Preventive Measures Regarding Burnout

There are various steps that individuals can take in order to prevent burnout. Mr. Dumon has created a listing of 10 Powerful Steps to Avoid Burnout in the Banking Industry. A few of his suggestions are discussed below.

1.  Learn How to Delegate

If you hope to battle burnout, it is important for you to learn how to delegate tasks that are causing you stress and that you don’t actually need to do yourself. For example, Mr. Dumon suggests utilizing a concierge service to assist in everyday tasks. This may be included in your employment package. If not, hire a college student or a part-time personal assistant to handle these tasks and errands to free up your time and alleviate your stress.

2. Find Ways to Become Inspired

This step helps you deal with your feelings of apathy and cynicism. Mr. Dumon advises that you find ways to become inspired. Read inspirational stories online about people in your industry or others that you admire. When you are inspired, you can motivate yourself to get back to work and shake off the malaise. Taking quiet personal time is also another way to become inspired. Even finding 15 minutes of silence and alone time every day, will help you to regroup and refresh.

3. Plan Disciplined Breaks

Break time is vital to preventing burnout. Mr. Dumon advised that “every hour or so of good, fast-paced work, take a five-minute break.” For example, get coffee, go to the water cooler or focus on the inspiration tips from step # 2. In addition to temporary breaks each day, plan specific dates where you will go on a weekend retreat or vacation.
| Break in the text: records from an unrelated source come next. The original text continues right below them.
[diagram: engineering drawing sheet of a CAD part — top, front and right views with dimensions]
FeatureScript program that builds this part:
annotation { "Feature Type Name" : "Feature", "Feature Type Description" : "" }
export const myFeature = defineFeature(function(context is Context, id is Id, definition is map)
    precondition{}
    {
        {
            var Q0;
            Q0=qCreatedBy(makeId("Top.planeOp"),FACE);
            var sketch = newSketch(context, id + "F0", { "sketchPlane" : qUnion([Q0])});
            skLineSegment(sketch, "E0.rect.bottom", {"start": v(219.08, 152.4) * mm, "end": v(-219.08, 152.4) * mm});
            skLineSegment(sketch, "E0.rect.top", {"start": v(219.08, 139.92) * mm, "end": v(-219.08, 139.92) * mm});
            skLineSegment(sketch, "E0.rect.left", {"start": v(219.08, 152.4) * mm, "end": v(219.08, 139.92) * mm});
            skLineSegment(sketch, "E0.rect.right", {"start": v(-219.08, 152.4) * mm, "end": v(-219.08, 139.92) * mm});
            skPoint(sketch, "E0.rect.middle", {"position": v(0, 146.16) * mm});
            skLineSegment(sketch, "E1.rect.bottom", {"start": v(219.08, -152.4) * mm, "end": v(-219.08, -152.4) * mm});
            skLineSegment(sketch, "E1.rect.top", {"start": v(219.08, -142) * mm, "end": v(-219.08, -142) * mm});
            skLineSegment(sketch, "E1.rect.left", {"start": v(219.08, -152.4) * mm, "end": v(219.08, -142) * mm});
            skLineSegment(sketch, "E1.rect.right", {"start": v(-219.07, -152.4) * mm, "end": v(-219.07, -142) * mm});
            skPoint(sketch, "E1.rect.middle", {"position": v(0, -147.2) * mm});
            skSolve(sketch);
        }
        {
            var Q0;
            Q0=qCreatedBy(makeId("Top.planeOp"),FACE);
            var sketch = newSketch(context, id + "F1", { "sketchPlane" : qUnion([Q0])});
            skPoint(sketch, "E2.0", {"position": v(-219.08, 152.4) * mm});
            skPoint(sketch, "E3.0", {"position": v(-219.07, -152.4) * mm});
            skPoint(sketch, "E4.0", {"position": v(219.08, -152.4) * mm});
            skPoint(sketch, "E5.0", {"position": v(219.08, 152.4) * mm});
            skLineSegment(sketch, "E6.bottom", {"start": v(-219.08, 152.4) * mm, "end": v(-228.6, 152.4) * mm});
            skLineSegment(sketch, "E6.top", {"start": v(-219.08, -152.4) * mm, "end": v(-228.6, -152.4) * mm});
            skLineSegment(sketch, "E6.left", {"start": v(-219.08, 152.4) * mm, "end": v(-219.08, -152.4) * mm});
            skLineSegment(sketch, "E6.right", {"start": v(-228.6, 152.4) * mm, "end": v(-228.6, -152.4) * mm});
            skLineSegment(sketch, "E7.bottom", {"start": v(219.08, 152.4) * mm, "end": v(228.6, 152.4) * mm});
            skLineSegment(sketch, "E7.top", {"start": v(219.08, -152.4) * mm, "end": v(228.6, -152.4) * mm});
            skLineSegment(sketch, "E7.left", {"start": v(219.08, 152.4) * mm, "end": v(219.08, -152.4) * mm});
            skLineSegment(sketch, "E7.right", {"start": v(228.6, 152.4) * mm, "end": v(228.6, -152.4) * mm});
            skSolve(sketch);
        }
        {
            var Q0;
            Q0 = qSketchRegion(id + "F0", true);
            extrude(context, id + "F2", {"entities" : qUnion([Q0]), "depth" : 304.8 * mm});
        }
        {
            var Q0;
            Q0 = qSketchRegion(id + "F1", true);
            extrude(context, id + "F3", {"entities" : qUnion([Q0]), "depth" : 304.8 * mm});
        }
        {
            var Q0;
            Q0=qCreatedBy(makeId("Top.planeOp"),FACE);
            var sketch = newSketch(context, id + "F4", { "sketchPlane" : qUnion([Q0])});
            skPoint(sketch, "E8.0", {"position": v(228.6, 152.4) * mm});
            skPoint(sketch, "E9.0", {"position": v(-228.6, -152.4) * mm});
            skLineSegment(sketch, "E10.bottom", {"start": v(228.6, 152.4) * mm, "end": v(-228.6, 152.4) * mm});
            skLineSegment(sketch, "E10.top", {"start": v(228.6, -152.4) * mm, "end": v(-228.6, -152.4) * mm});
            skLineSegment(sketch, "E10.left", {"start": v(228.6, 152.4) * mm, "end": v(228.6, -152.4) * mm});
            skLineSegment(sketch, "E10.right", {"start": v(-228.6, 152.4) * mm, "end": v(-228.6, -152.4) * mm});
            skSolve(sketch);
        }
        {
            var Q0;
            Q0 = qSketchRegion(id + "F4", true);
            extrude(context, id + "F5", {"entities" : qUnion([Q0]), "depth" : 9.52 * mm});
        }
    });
According to Mr. Dumon, “you should also try to space out your vacation time, so that you can take approximately one week of vacation every three to five months.” Of course, this all depends on work levels during that period of time. He suggests that you have a “reserve week” in the event of emergencies.

4. Find a Trusted Confidant

It is vital that you find a trusted confidant with whom you can share your feelings. This person can be a sounding board for you to express your work concerns to and also receive constructive feedback from. Mr. Dumon advised that this confidant can provide you with an opportunity to engage in social activities that can take your focus off of “calculations and mind-numbing work details.”

Battling burnout in the banking industry first begins with understanding the signs of burnout and the possible negative scenarios. Hopefully the steps mentioned above can help to prevent burnout in the banking sector.